We cannot know whether or not these words are literal. If the sun will actually darken and the stars fall from heaven is beyond us, and it is silly to speculate. The Church Fathers insist, meanwhile, that Christ’s words have a symbolic meaning. St. John Chrysostom teaches:

“As swiftly as the moon and stars fade before the rising sun, so before the glorious appearance of Christ, the sun will be darkened, the moon will not give her light, and the stars will fall from heaven; stripped of their former splendor.”

The stars and the sun represent our human accomplishments and feelings of superiority, our addictions and distractions. In the bright light of Jesus Christ, everything else looses its shine. 

What does this have to do with Advent? The Church is calling us today to re-evaluate our lifestyle. What are our false gods? What are the suns and stars that we worship, which, at Christ’s arrival, crumble to dust? In a book about secularism, a philosopher writes: 

“[We live today in a] flattened human universe where the escapes are boredom and distraction…most of the time the best ‘salvation’ we can hope for is found in behaviors that numb us to this reality: drugs, sex, entertainments of various sorts…A specter haunts our secular age, ‘the specter of meaninglessness’” (James K. A. Smith). 

What behaviors do we have that numb us from reality? What habits have we built up to escape from reality – the only true reality, Jesus Christ in the present moment knocking on the doors of our hearts? St. Paul writes:

“The whole creation groans and labors with birth pangs…we ourselves groan within ourselves, eagerly waiting for the adoption [union with God]” (Rom. 22-23). 

None of us are content in our addictions and mindless distractions.

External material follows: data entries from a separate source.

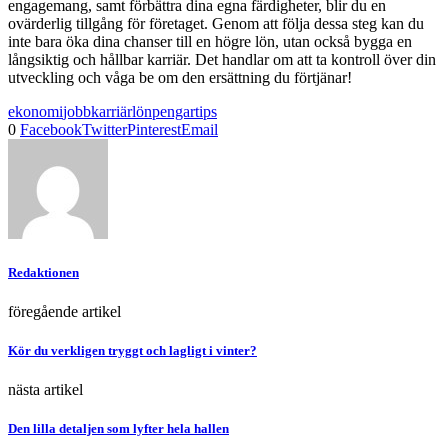
engagemang, samt förbättra dina egna färdigheter, blir du en
ovärderlig tillgång för företaget. Genom att följa dessa steg kan du
inte bara öka dina chanser till en högre lön, utan också bygga en
långsiktig och hållbar karriär. Det handlar om att ta kontroll över din
utveckling och våga be om den ersättning du förtjänar!
ekonomi
jobb
karriär
lön
pengar
tips
0
Facebook
Twitter
Pinterest
Email
Redaktionen
föregående artikel
Kör du verkligen tryggt och lagligt i vinter?
nästa artikel
Den lilla detaljen som lyfter hela hallen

Advent exists to pull us away from it back into harmony with God. 

At the end of his prophecy, Christ tells the parable of the ten virgins. 

“The kingdom of heaven shall be likened to ten virgins who took their lamps and went out to meet the bridegroom. Now five of them were wise, and five were foolish. Those who were foolish took their lamps and took no oil with them, but the wise took oil in their vessels with their lamps (Mat. 25:1-4).

Eventually the oil ran out. The foolish virgins without extra oil could not replenish their lamps, and the flames died. This is the case in our own lives when not nurturing our souls. It is a parable for Advent. We are the betrothed of Christ waiting for our Lord to come. Advent is a time for waiting, listening, preparing for the coming. Will we keep the oil burning?

“Behold, I come as a thief. Blessed is he that watches, and keeps his garments” (Rev. 16:15).

Christ comes. Will we be watching? I want to encourage you to use these next few days to prepare for Advent. What goals can you set to go deeper into your prayer life? How can you keep the garments of your soul more pure? May God allow us all to enter into the quiet of Advent, and there tune our hearts more fully in joyful anticipation.